“A Letter on Justice and Open Debate” (Harper’s 7/7/2020)

In Harper’s Magazine on July 7th, Greil Marcus joined dozens of authors and historians by signing the following:

…The forces of illiberalism are gaining strength throughout the world and have a powerful ally in Donald Trump, who represents a real threat to democracy. But resistance must not be allowed to harden into its own brand of dogma or coercion—which right-wing demagogues are already exploiting. The democratic inclusion we want can be achieved only if we speak out against the intolerant climate that has set in on all sides…

Read the full text here.


8 thoughts on ““A Letter on Justice and Open Debate” (Harper’s 7/7/2020)

  1. The problem is, this letter will not, nor is it designed to, advance the causes of open debate or freedom of speech. This letter is designed to protect badly behaving elites by telling the rest of us to sit down and shut up, all allegedly in the name of free speech. I’m willing to believe that Greil Marcus didn’t clue into that and took the letter at its apparent face value. But that’s still what it is.

  2. The idea that the letter “is designed to protect badly behaving elites” contradicts the common criticism that the signers of the letter are well-off show-offs and protected from any consequences of “cancel culture.”

    Both criticisms rely on a bad faith reading of the motives of the letter’s readers and signers. Many of the signers and drafters, including Marcus, might have motivations similar to those of Richard Thompson Ford, who told the Washington Post, “I’ve witnessed too many cases of ferocious takedowns for defensible if ideologically unorthodox views or relatively minor breaches of political etiquette. This is more true of Trumpian conservatives than anyone, but it is also true of some progressives…I was not told who else had signed, but I’m not sure why that should matter. I signed the letter; I did not sign a pact to endorse or defend everything everyone else who signed has said, written or done, nor would I imagine the other signatories have implicitly endorsed everything I’ve written.”

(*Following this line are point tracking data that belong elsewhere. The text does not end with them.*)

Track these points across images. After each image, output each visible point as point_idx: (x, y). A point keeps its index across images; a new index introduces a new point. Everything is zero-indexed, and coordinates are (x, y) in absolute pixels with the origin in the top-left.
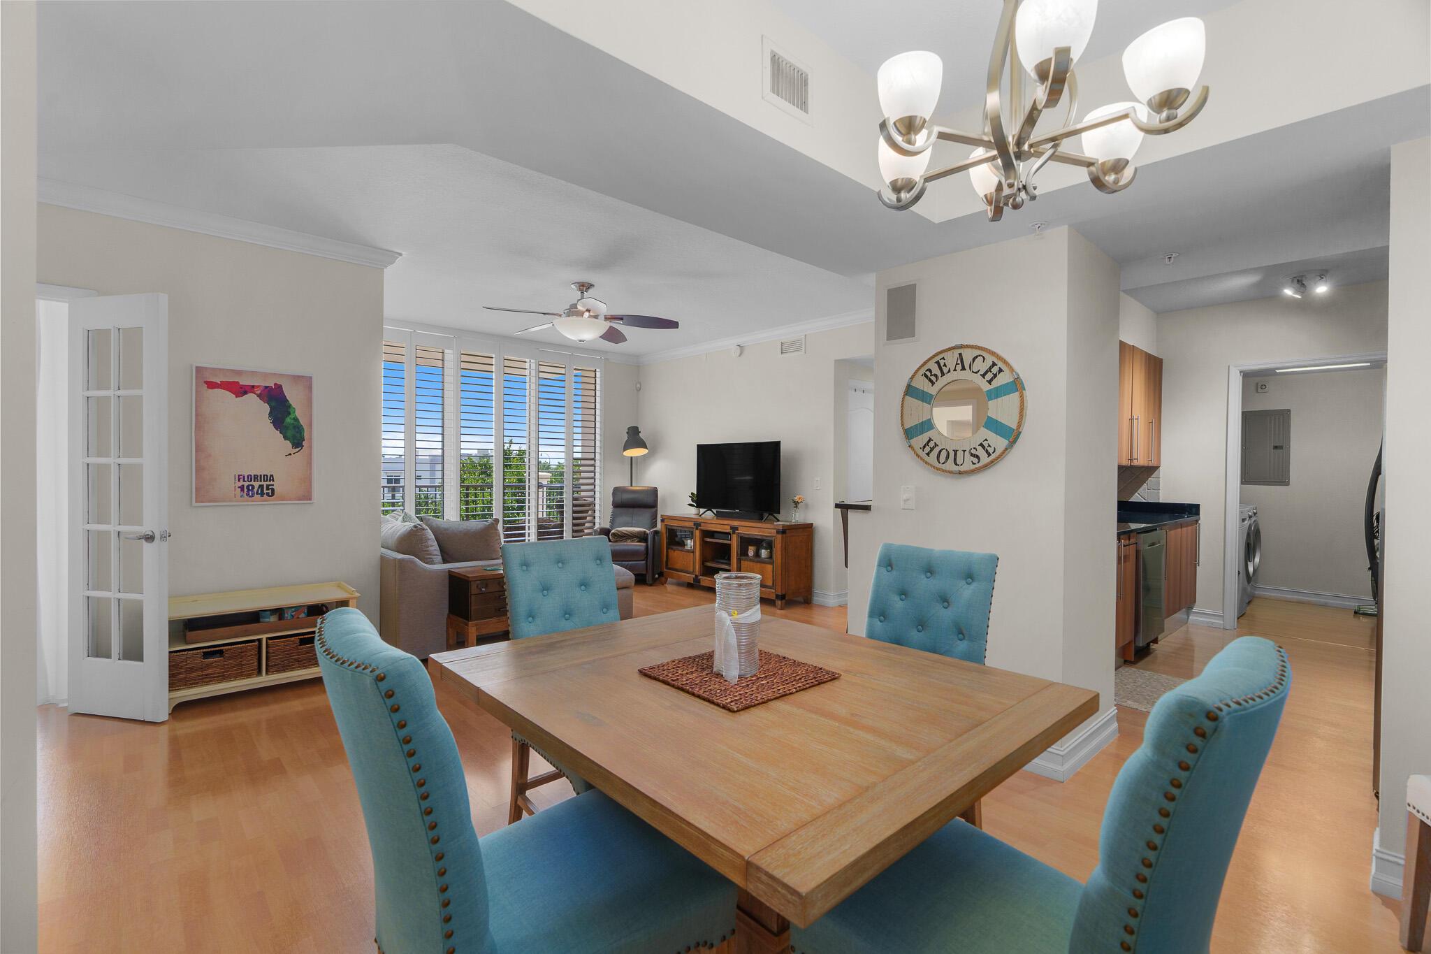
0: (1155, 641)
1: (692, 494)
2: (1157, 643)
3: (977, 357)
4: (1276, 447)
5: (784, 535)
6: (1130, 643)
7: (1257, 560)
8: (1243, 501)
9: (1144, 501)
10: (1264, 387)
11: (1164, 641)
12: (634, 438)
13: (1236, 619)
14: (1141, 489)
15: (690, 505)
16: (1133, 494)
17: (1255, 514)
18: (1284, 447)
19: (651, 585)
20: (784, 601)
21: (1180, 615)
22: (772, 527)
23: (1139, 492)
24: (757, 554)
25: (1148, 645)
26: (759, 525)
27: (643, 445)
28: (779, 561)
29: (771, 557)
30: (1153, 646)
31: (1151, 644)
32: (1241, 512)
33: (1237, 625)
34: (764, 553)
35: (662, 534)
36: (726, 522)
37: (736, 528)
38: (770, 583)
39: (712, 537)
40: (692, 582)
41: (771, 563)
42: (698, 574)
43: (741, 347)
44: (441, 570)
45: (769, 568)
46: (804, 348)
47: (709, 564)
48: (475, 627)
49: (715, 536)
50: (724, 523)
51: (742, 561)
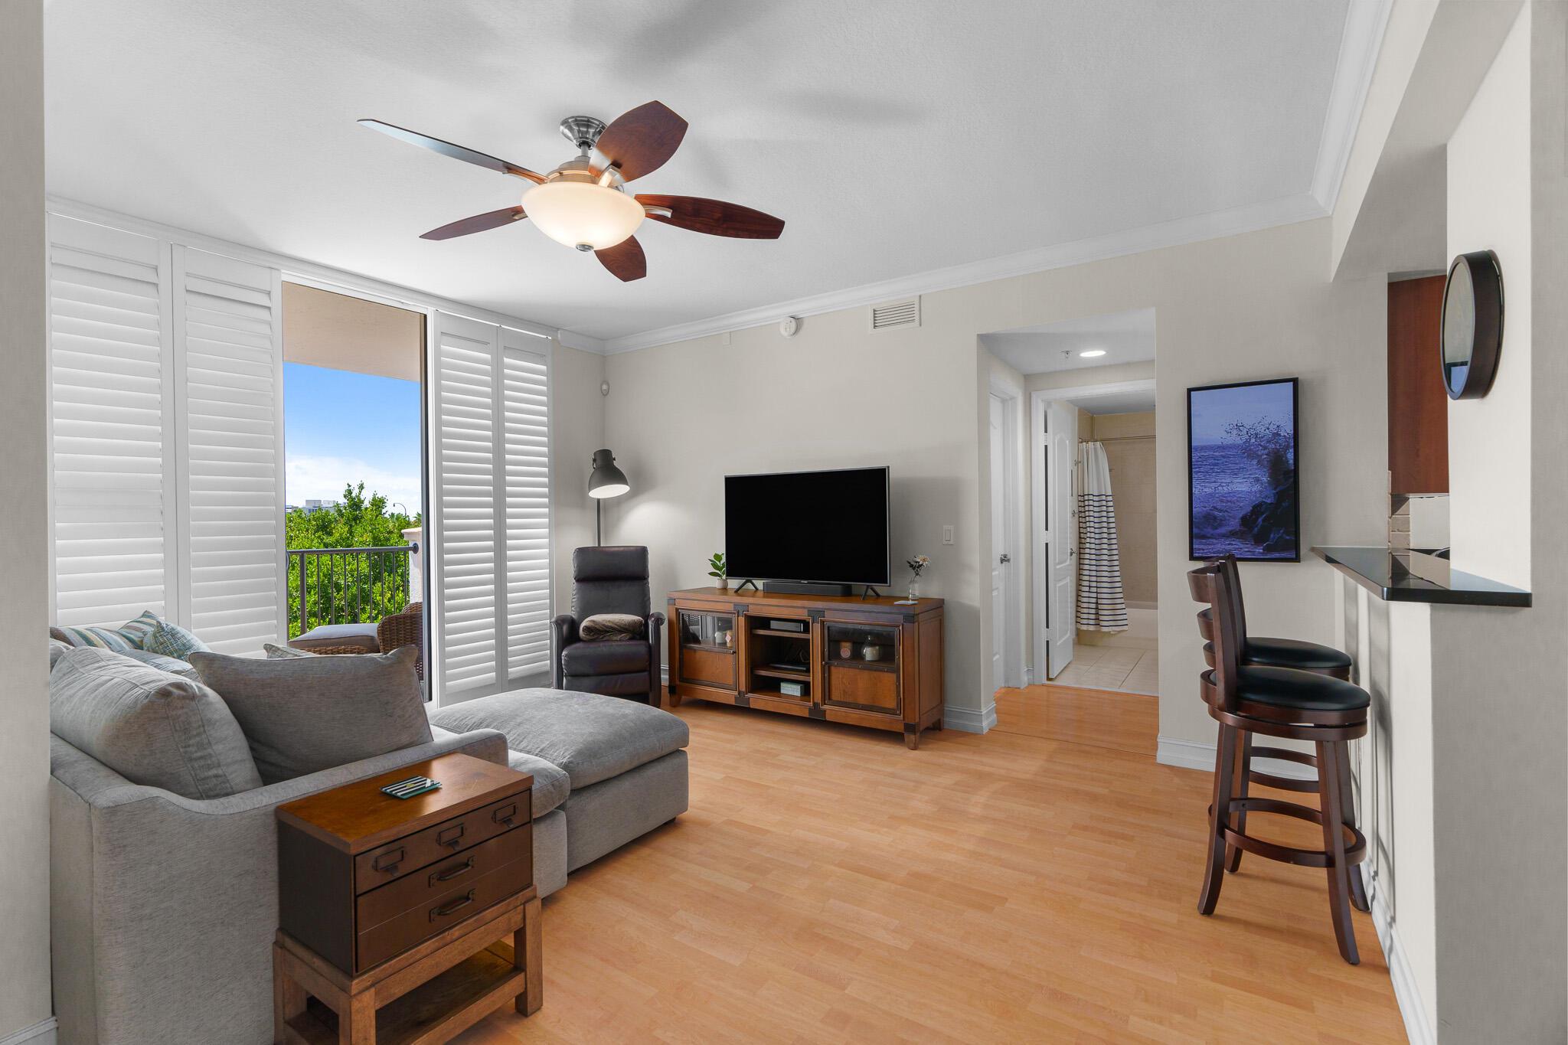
5: (916, 624)
15: (712, 573)
20: (921, 734)
22: (879, 609)
24: (857, 655)
27: (619, 478)
28: (909, 666)
34: (869, 653)
35: (673, 622)
36: (796, 602)
37: (821, 612)
38: (891, 703)
39: (768, 628)
40: (734, 704)
41: (892, 672)
42: (744, 690)
43: (798, 321)
44: (255, 811)
45: (888, 679)
46: (917, 318)
47: (763, 673)
48: (373, 990)
49: (772, 628)
50: (795, 605)
51: (833, 668)
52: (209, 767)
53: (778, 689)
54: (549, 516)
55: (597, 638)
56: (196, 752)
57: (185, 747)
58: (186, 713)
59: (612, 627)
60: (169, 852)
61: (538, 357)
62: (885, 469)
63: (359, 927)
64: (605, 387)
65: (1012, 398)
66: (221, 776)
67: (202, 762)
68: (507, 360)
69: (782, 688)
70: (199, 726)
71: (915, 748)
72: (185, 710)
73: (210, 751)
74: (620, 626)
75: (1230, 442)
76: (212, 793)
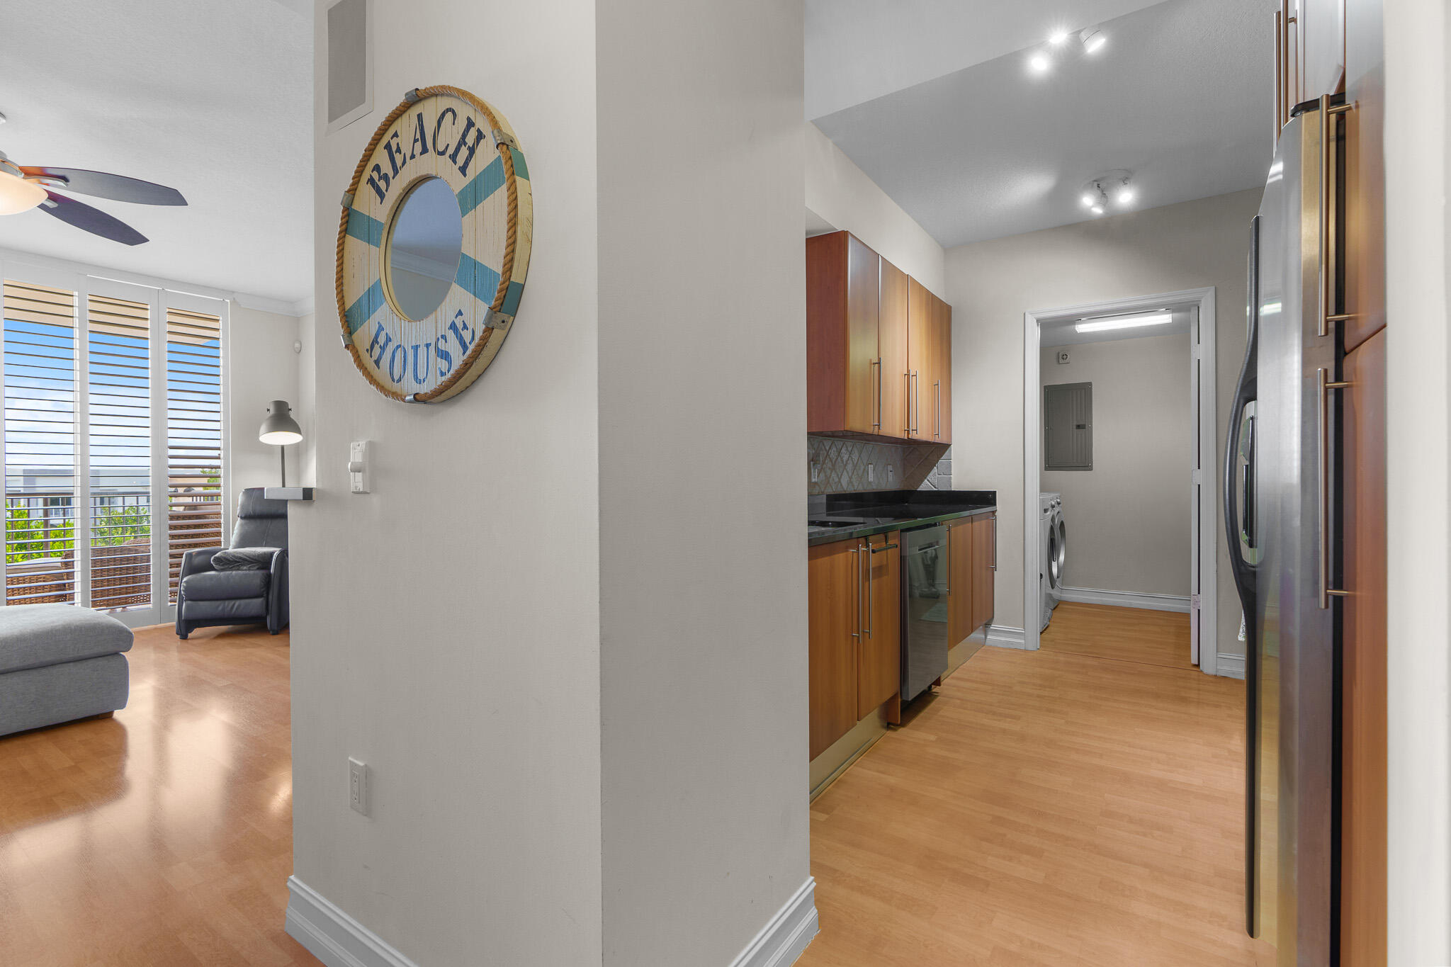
0: (938, 682)
2: (939, 685)
3: (443, 115)
4: (1078, 427)
6: (894, 698)
7: (1062, 558)
8: (1044, 489)
9: (935, 489)
10: (1065, 357)
11: (952, 678)
13: (1039, 633)
14: (931, 474)
16: (922, 481)
17: (1059, 503)
18: (1087, 427)
21: (977, 635)
23: (928, 478)
25: (930, 687)
30: (936, 689)
31: (933, 686)
32: (1042, 501)
33: (1041, 643)
55: (227, 566)
64: (297, 345)
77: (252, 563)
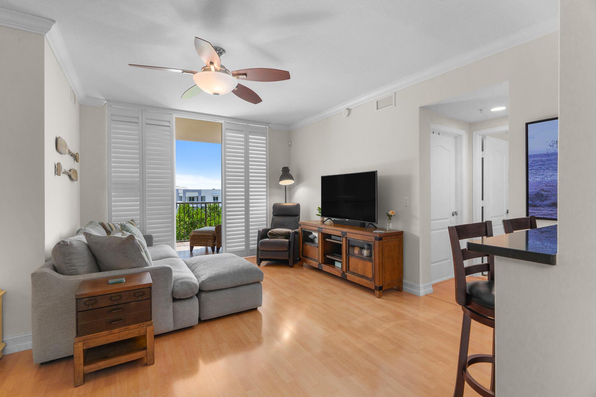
1: (319, 208)
5: (381, 241)
12: (286, 174)
15: (317, 215)
19: (292, 267)
20: (381, 291)
22: (371, 234)
24: (361, 253)
26: (361, 232)
27: (290, 177)
28: (377, 261)
29: (370, 256)
34: (365, 252)
35: (300, 233)
36: (339, 229)
37: (345, 233)
38: (370, 276)
39: (330, 238)
40: (317, 268)
41: (371, 262)
42: (321, 262)
43: (349, 110)
44: (76, 281)
45: (369, 264)
46: (394, 103)
47: (328, 257)
48: (82, 342)
49: (332, 238)
50: (337, 229)
51: (350, 258)
52: (71, 266)
53: (334, 264)
54: (266, 192)
55: (273, 237)
56: (67, 261)
57: (64, 259)
58: (64, 250)
59: (278, 234)
60: (49, 289)
61: (263, 134)
62: (375, 172)
63: (78, 322)
64: (290, 143)
65: (460, 136)
66: (75, 269)
67: (69, 264)
68: (250, 136)
69: (335, 263)
70: (68, 254)
71: (379, 297)
72: (64, 249)
73: (72, 261)
74: (281, 233)
75: (552, 152)
76: (73, 274)
77: (282, 236)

  3. “The idea that the letter “is designed to protect badly behaving elites” contradicts the common criticism that the signers of the letter are well-off show-offs and protected from any consequences of “cancel culture.””

    No, I think both things can be true. As for the motives of the signers–I dunno where the readers come into it–I don’t have firsthand knowledge of them and I don’t find it an important aspect of the situation. The important thing is the results, and the results so far look pretty… pretty much like what I’ve said. I mean, look what’s happened to Jennifer Finney Boylan already when she broke ranks.

    Anyway, this probably isn’t the best place to argue the matter.

  4. Where in the letter itself do you see evidence that it was designed to tell others to “shut up”? I’m not talking about the uproar around the letter. I’m talking just about the letter itself. I don’t see that suggested in any language anywhere in the letter. Quite the opposite, in fact. I’m a firm believer that reading into the biographical details of who signed cannot be read into the character, substance, and values of what’s on the page. Are we reading the letter, or the uproar around the letter here?

    Isn’t the whole point of this letter to say “no one should tell anyone to shut up?” Or are you arguing that the article is telling others to “shut up telling us to shut up?” To me, the main point here is that telling anyone to shut up, whether powerful or not, is incredibly dangerous for a healthy democracy.

  5. No, it’s not in the letter itself. It’s in the letter’s interaction with its context.

    If we pretend that there is no context, or that the context doesn’t matter, then we can conclude that the letter is entirely innocent. But why would we do that?

  6. The editor of the NYT Op-Ed section getting fired after repeatedly running pieces filled with glaring inaccuracies, and then one by a US Senator advocating for the use of military force against civilian protesters, which the editor claimed not to have read before it was printed, doesn’t qualify as “hasty or disproportionate,” nor does it “steadily narrow the boundaries of what can be said without fear of reprisal.” And if one’s definition of free speech is broad enough to include Tom Cotton publishing his fascist opinions in the paper of record, it damn well better be broad enough to include people express their opinions, mostly on social media, that the editor who ran it should be fired. Right wing “demagogues” aren’t exploiting the language of protest, to gain power. They are exploiting the access given to them by respectable institutions like newspapers and universities to lend credibility to fringe ideas, and to normalize them as worthy of debate.

    But then, there are so many straw man arguments being made in this letter that I think an entire pasture of horses died of malnutrition while I was reading it.

  7. The signers of the letter fell into a trap designed to disarm the resistance to fascism. That they are too blind to see it raises many concerns about the state of intellectuals in our country today.